WORK TO BE COMPLETED.
Could you print every record exactly as it stands?

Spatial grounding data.
-=-=-=-=-

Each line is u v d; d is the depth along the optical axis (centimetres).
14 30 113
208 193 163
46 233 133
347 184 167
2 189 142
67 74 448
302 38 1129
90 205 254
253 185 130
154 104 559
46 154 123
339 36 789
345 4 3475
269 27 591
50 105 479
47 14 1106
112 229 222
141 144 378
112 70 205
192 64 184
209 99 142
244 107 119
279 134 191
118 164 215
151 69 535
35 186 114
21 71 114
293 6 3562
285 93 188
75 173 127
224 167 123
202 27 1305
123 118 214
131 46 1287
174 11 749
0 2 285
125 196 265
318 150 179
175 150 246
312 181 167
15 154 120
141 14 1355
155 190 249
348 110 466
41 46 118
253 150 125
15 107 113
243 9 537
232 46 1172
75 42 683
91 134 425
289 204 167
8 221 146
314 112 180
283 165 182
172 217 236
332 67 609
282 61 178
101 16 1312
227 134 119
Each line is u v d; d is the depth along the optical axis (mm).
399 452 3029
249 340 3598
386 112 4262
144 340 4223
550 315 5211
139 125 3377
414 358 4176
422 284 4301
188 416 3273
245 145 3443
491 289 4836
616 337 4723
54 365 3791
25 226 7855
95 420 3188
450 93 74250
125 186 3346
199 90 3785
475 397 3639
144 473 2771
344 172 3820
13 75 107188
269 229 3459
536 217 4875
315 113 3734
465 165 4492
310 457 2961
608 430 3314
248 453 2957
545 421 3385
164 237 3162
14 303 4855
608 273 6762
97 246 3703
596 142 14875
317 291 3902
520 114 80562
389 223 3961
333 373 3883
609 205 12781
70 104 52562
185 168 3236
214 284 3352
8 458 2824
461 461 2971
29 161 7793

-=-=-=-=-

REPLY TO THE TASK.
Each line is u v d; d is the depth along the optical axis (centimetres).
14 30 113
208 193 163
46 233 133
347 184 167
2 189 142
67 74 448
302 38 1129
90 205 254
253 185 130
154 104 559
46 154 123
339 36 789
345 4 3475
269 27 591
50 105 479
47 14 1106
112 229 222
141 144 378
112 70 205
192 64 184
209 99 142
244 107 119
279 134 191
118 164 215
151 69 535
35 186 114
21 71 114
293 6 3562
285 93 188
75 173 127
224 167 123
202 27 1305
123 118 214
131 46 1287
174 11 749
0 2 285
125 196 265
318 150 179
175 150 246
312 181 167
15 154 120
141 14 1355
155 190 249
348 110 466
41 46 118
253 150 125
15 107 113
243 9 537
232 46 1172
75 42 683
91 134 425
289 204 167
8 221 146
314 112 180
283 165 182
172 217 236
332 67 609
282 61 178
101 16 1312
227 134 119
Each line is u v d; d is the depth along the optical axis (mm).
399 452 3029
249 340 3598
386 112 4262
144 340 4223
550 315 5211
139 125 3377
414 358 4176
422 284 4301
188 416 3273
245 145 3443
491 289 4836
616 337 4723
54 365 3791
25 226 7855
95 420 3188
450 93 74250
125 186 3346
199 90 3785
475 397 3639
144 473 2771
344 172 3820
13 75 107188
269 229 3459
536 217 4875
315 113 3734
465 165 4492
310 457 2961
608 430 3314
248 453 2957
545 421 3385
164 237 3162
14 303 4855
608 273 6762
97 246 3703
596 142 14875
317 291 3902
520 114 80562
389 223 3961
333 373 3883
609 205 12781
70 104 52562
185 168 3236
214 284 3352
8 458 2824
461 461 2971
29 161 7793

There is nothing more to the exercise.